The data Block Start
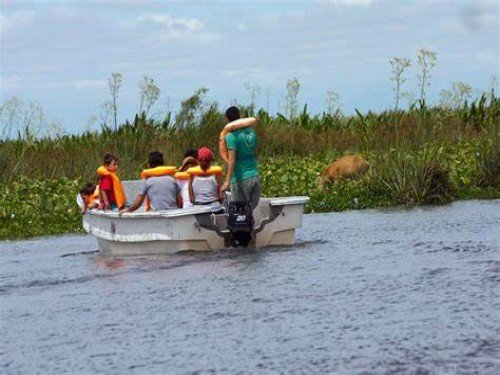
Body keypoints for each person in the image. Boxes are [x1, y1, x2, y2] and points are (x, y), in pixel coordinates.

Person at [221, 106, 260, 210]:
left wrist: (226, 181)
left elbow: (232, 160)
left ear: (227, 119)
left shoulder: (231, 136)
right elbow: (255, 154)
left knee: (240, 212)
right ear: (240, 116)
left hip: (240, 179)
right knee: (249, 211)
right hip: (254, 176)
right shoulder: (252, 132)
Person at [187, 147, 223, 212]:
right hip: (215, 208)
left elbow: (191, 199)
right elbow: (221, 197)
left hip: (198, 208)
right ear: (210, 161)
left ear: (197, 160)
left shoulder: (192, 175)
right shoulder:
The data Block End
#### Problem to solve
Leave the pictures out and return each entry exactly.

#### Answer for the task
Body keypoints for each person in the image. Boxes are [x1, y1, x2, y2] and points are (x, y), in pixel coordinates.

Person at [221, 106, 260, 210]:
left wrist: (226, 181)
left elbow: (232, 160)
left ear: (227, 119)
left shoulder: (231, 136)
right elbow: (255, 154)
left knee: (240, 212)
right ear: (240, 116)
left hip: (240, 179)
right knee: (249, 211)
right hip: (254, 176)
right shoulder: (252, 132)
Person at [187, 147, 223, 212]:
right hip: (215, 208)
left elbow: (191, 199)
right elbow: (221, 197)
left hip: (198, 208)
right ear: (210, 161)
left ear: (197, 160)
left shoulder: (192, 175)
right shoulder:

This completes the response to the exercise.